Getting OpenClaw running locally has always required a non-trivial amount of setup — installing dependencies, configuring models, managing environment variables, and keeping the stack running reliably. With the launch of FlashClaw today, there’s now a one-click cloud path that skips all of that.
This guide walks you through getting your first OpenClaw agent running in the cloud using FlashClaw, from account creation to your first autonomous workflow.
What You’ll Need
- A FlashClaw account (sign up at flashclaw.dev)
- An API key for your preferred AI model (OpenAI, Anthropic, xAI Grok, or others supported by OpenClaw)
- A workflow idea — even something simple like “monitor a URL and summarize changes daily” works perfectly for a first test
Time required: 10–15 minutes for your first deployment.
Step 1: Create Your FlashClaw Account
Navigate to flashclaw.dev and sign up. FlashClaw uses email or GitHub OAuth for authentication. Once logged in, you’ll land on the dashboard.
At this point, you haven’t deployed anything yet — your OpenClaw instance will be created fresh when you launch it.
Step 2: Launch Your OpenClaw Instance
Click “Launch New Instance” (the prominent button on the dashboard). FlashClaw will:
- Provision a dedicated cloud environment
- Install and configure OpenClaw
- Apply secure isolation so your instance is fully private
- Present you with a connection interface — all in under a minute
You’ll be redirected to your instance’s web UI once it’s ready. This is essentially the OpenClaw interface you’d see locally, but running in FlashClaw’s managed cloud infrastructure.
Step 3: Connect Your AI Model
Before running any agents, you need to connect at least one AI model. In your instance’s settings:
- Navigate to Settings → Model Providers
- Select your provider (e.g., Anthropic, OpenAI, xAI)
- Paste your API key
- Click Test Connection to verify
FlashClaw supports 11 model integrations at launch. The API key is stored securely in your isolated environment and is not accessible to FlashLabs or other users.
Step 4: Create Your First Agent Workflow
Now the fun part. OpenClaw agents are defined by a combination of:
- A system prompt that defines the agent’s persona and goals
- Skills — tools the agent can use (web search, file read/write, URL fetch, etc.)
- A trigger — when the agent runs (on demand, on a schedule, or on an event)
For your first workflow, try something practical:
Example: Daily news brief
System prompt: You are a research assistant. Every morning, search for the
latest news about [your topic]. Summarize the top 5 stories into a brief report
and save it to daily_brief.md.
Skills: web_search, write
Trigger: Daily at 9:00 AM
In the OpenClaw interface within FlashClaw:
- Click New Agent
- Paste the system prompt
- Enable the
web_searchandwriteskills - Set a daily schedule trigger
- Click Save and Activate
Your agent is now live in the cloud and will run automatically tomorrow morning — no laptop required.

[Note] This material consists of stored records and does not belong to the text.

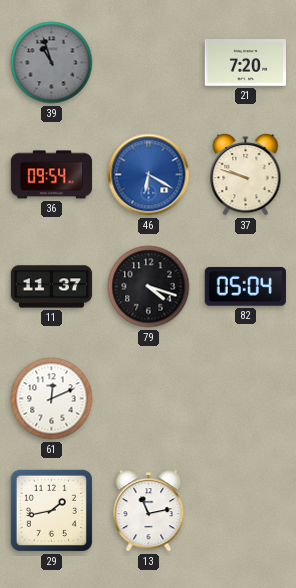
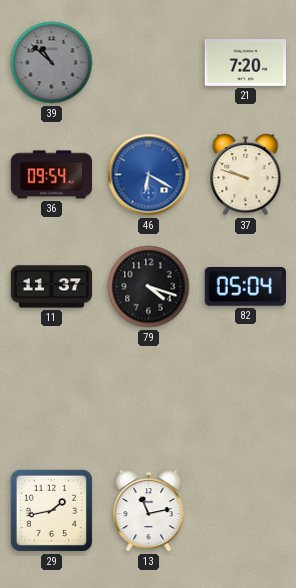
39: 10:57 -> 10:52
61: 12:11 -> none
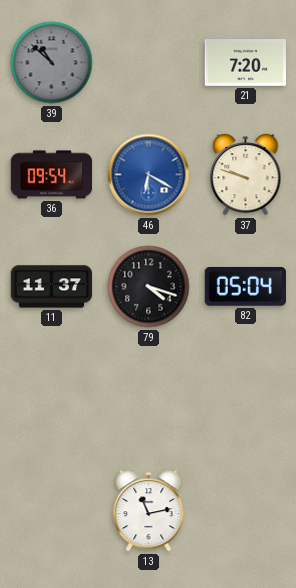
29: 1:43 -> none
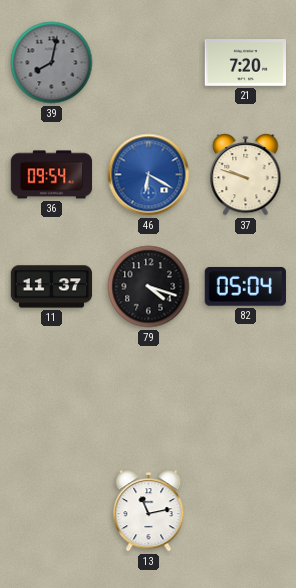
39: 10:52 -> 8:02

Step 5: Monitor Your Agent
FlashClaw exposes OpenClaw’s native logging and session history through the web UI. You can:
- View recent agent sessions and their outputs
- Check execution logs to see exactly what the agent did
- Review any files written by the agent
- Pause or modify the agent’s configuration at any time
This visibility is one of the advantages of running OpenClaw through a managed service — the logs are always accessible from any browser, unlike a local instance that only logs to your machine.
Step 6: Scale Up
Once your first agent is running reliably, FlashClaw’s managed environment makes it easy to:
- Add more agents — Each agent runs in its own session context within your instance
- Chain agents — Pass outputs from one agent as inputs to another
- Add skills — OpenClaw’s skill system is extensible; custom skills can be added to your instance
Tips for Getting the Most Out of FlashClaw
- Start narrow — A focused agent with 2–3 skills will behave more reliably than a broad agent with access to everything
- Review session logs — The first few runs of any agent will likely need prompt refinement based on actual behavior
- Use the preview feature — Before activating a scheduled agent, run it once manually and review the output
- Keep API keys scoped — If your model provider supports it, use project-scoped API keys rather than account-level keys
Conclusion
FlashClaw removes the biggest barrier to autonomous AI agents: the setup. If you’ve been curious about OpenClaw but intimidated by the local installation, this is your on-ramp. Ten minutes from account creation to a running cloud agent is genuinely achievable.
For more advanced OpenClaw configuration, the official OpenClaw documentation remains the authoritative reference. FlashClaw runs standard OpenClaw, so all community skills and configurations are compatible.